The issue of the audit backlog is one of the challenges that we are currently facing. We have engaged with the National Assembly in one of our stakeholder engagements, which was dedicated, particularly to the National Assembly Members, especially those in the relevant committees of the PEC and FPAC. We have highlighted this issue because the challenge with the backlog should be understood in the context of the fact that you cannot audit accounts that are not presented to you. So, the challenge is that we have to work with the stakeholders. We have to work with relevant supervisory bodies to ensure that the people who are supposed to prepare those accounts and bring them on time will do so. If they are brought timely for audit, then the pressure will shift to NAO to audit those accounts on time and report to the National Assembly on time.

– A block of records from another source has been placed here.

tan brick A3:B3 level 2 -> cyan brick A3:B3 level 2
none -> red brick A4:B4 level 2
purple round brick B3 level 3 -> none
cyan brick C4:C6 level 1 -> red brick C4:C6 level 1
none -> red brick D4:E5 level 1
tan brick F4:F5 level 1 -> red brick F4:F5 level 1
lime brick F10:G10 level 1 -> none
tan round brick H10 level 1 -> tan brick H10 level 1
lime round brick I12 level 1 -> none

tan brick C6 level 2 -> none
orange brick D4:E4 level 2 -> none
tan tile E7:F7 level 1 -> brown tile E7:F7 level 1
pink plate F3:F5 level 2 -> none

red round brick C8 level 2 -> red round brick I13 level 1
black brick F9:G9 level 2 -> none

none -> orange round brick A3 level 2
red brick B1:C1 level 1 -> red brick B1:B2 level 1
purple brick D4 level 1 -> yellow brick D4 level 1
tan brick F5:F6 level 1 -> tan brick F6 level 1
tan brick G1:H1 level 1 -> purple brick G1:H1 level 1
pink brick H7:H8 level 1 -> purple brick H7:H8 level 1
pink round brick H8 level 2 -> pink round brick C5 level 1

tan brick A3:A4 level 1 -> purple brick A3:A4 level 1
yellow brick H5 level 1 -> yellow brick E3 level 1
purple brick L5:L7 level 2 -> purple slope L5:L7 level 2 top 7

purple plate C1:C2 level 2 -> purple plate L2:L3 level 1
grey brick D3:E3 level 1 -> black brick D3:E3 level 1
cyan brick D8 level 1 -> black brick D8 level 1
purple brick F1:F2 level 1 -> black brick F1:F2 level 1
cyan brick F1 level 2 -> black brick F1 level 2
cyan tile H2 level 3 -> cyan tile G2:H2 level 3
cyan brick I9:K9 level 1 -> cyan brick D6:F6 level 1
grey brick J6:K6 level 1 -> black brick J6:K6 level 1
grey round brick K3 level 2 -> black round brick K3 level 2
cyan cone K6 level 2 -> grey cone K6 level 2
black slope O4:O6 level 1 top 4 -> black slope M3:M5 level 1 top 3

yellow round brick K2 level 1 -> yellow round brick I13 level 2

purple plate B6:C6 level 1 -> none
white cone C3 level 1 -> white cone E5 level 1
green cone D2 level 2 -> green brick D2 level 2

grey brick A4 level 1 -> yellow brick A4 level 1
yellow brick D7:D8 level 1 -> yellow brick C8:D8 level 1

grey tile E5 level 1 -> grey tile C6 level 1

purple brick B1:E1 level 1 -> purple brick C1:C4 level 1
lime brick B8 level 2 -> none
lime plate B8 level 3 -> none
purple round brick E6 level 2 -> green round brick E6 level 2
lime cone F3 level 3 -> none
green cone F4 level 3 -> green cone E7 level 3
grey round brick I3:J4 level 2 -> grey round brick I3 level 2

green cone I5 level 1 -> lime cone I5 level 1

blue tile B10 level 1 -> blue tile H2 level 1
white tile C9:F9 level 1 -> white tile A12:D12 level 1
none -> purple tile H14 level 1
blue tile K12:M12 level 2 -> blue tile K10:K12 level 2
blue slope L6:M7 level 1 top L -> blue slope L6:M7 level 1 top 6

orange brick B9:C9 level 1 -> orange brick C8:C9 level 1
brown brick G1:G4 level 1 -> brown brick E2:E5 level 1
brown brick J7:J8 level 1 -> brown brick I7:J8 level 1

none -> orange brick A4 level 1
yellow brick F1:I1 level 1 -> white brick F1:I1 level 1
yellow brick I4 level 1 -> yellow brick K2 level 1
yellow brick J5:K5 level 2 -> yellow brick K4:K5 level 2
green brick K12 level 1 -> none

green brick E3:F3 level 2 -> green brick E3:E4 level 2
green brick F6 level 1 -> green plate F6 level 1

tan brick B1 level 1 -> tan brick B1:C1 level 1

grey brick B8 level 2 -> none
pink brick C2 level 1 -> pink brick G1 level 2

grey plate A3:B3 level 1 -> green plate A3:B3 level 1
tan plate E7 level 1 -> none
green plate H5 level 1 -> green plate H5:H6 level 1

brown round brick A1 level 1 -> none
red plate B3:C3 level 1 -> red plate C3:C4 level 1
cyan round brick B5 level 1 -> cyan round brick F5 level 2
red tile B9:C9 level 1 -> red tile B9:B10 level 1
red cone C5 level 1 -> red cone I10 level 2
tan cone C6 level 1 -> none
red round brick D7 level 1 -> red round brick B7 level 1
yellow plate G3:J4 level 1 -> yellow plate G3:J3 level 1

I mentioned that for backlogs, we are working with the Accountant General’s Office, the Ministry of Finance, and the government in general to elevate these backlogs. This is why I told you earlier that, thanks to those engagements, we are currently auditing the 2021–2022 government accounts, so after that audit, we will be left with the 2023 accounts, which will be due on March 31st. We are hoping that by March 31st, the Accountant General will be able to prepare the accounts for 2023, which will put us at the current year of auditing.

Now we are left with the other backlogs, for example, with the local councils and local government authorities, but we are also working very closely with their management, the National Assembly, and the Ministry of Local Governments and Lands to ensure that they all have the necessary tools, the necessary staff capacities, and the necessary resources to prepare those accounts on time and submit them for audit on time, but that would also put another additional requirement on the National Audit Office in terms of resources. This is why we are trying to build internal staff capacity, which of course requires resources. That is why it’s important to resource the National Audit Office so that all these accounts—the accounts of the government, the accounts of the courts, the accounts of the National Assembly, the accounts of the local government authorities, and the accounts of the SOEs—will be audited and reported on by the Auditor General on time, which will require a significant number of resources.

Also, together with our partners, we outsource audits that we feel are required on time, for example, audits of donor-funded projects. Most of the audits of the SOEs (State-owned Enterprises), have been outsourced to private audit firms to help the Auditor General meet those deadlines in terms of reporting on those accounts. So, these are some of the issues or some of the efforts being made to erase the backlogs.

You might have noticed that this year we issued a press release giving notice to all government entities and heads of departments who are required to produce and submit their financial statements to do so by March 31 after the end of the financial year for audit purposes. So, we will continue in that direction to keep sensitising all stakeholders, but the challenge there could be that there are not enough enforcement mechanisms if people deviate from those set deadlines in the constitution. For instance, what could you do to compel them to comply with those deadlines? Those are some of the gaps in the laws that we hope could be part of our bills to allow for greater enforcement in terms of helping to bring accounts for audit on time.